So why would Cuban leaders fear a US cyber attack? A pragmatic approach calls for looking at how Cuba’s government views the issue. The Castros didn’t get where they are without studying Washington’s treatment of Cuba over the years. It turns out that declassified US documents reveal that efforts to overthrow the Cuban government have at times been more sophisticated than what even communist propaganda denounced. Everything has been on the table, including using the mafia to kill Fidel Castro. Washington might consider the USAID Cuba project peaceful. But any hope of Cuban accommodation to its current regime change design is unrealistic.

Time for a pragmatic approach

The Obama Administration’s cordial attitude towards the Cuban-American old-guard is a bizarre ideological commitment to those who did everything possible to prevent his reelection. Hard-liners’ insistence on rejecting negotiations in the Gross case is a transparent attempt to torpedo Obama’s overall dialogue approach with our adversaries, even when it clearly serves American national interests.

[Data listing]
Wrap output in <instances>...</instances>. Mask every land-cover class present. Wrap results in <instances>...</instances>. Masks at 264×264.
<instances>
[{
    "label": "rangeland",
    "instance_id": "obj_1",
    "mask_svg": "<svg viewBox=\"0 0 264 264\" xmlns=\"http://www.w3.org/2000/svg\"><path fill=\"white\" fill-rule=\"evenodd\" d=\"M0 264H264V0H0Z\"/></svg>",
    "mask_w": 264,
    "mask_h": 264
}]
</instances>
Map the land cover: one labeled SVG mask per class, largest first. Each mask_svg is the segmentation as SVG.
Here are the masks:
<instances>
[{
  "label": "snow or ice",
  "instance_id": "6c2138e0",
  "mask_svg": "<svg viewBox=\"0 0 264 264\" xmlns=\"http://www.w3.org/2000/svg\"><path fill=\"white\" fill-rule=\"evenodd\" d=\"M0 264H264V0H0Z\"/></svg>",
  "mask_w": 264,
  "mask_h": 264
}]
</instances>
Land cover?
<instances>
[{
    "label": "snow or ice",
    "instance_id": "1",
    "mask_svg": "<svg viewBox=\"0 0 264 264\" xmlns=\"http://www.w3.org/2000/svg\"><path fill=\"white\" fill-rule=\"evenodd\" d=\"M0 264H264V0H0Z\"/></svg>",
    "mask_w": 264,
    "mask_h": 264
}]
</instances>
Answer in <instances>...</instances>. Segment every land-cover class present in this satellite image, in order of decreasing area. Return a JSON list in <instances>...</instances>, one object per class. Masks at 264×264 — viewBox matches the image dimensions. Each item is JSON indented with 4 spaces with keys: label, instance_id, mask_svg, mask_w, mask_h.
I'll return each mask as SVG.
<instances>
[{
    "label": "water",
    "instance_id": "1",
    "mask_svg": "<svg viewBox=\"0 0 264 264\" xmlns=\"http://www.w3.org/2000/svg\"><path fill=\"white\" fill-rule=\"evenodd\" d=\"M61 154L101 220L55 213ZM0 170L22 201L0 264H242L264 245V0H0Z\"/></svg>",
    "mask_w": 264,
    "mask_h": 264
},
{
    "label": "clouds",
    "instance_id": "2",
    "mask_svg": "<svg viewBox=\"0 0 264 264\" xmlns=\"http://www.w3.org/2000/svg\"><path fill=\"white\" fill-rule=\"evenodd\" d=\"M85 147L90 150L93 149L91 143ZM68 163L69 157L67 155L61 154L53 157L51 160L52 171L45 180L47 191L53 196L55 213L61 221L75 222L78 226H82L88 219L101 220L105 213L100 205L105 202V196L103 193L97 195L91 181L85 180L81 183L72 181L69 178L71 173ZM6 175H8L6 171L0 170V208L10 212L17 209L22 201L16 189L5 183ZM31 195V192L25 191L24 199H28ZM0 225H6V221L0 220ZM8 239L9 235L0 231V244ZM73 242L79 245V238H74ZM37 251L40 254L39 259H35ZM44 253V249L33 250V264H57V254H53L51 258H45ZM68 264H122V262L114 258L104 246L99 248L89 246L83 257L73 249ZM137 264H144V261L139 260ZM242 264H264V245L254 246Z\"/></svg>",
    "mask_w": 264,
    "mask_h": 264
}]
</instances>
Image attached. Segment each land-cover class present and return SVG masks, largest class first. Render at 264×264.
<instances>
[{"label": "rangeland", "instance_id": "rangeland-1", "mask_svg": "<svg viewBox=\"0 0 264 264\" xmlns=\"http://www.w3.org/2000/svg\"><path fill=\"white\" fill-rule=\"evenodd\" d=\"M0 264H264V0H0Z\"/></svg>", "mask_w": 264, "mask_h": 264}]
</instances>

§ **What to work on**
a) Answer these from the Cuba commentary:
(i) Whom does it say was considered for killing Fidel Castro?
(ii) What is the heading in the middle of the text?
(iii) In which case do hard-liners insist on rejecting negotiations?
b) Retype the part of the Cuba commentary that begins with the words containing "Time for a pragmatic" and ends with "American national interests.".
c) Continue the Cuba commentary, starting after its last sentence.

§ **Task-by-task results**
a)
(i) The mafia
(ii) Time for a pragmatic approach
(iii) The Gross case

b)
Time for a pragmatic approach

The Obama Administration’s cordial attitude towards the Cuban-American old-guard is a bizarre ideological commitment to those who did everything possible to prevent his reelection. Hard-liners’ insistence on rejecting negotiations in the Gross case is a transparent attempt to torpedo Obama’s overall dialogue approach with our adversaries, even when it clearly serves American national interests.

c)
Whether American diplomats realize it or not, the Obama Administration’s fixation on Cuba’s unilateral release of Gross is making US policy looks amateurish. Even if Washington considers it unreasonable for Cuba to link Gross to the five Cuban agents arrested in Florida, it makes no sense to put on hold constructive proposals for better relations in other areas. Obama’s legacy in the hemisphere will suffer if he wastes his second term flexibility to improve US-Cuba relations because of unrealistic expectations. Incidentally, the probability of releasing Gross will improve as general relations do.

A central characteristic of pragmatism is the analysis of every challenge on its own merits without attempting to litigate, once again, yesterday’s battles. Continuing to operate our Cuba policy under an old and failed “regime change” strategy ignores the fact that the regime will soon change organically. Moving toward a comprehensive policy of engagement now is in the national interest of the United States, and is certainly in the best interests of Alan and Judy Gross.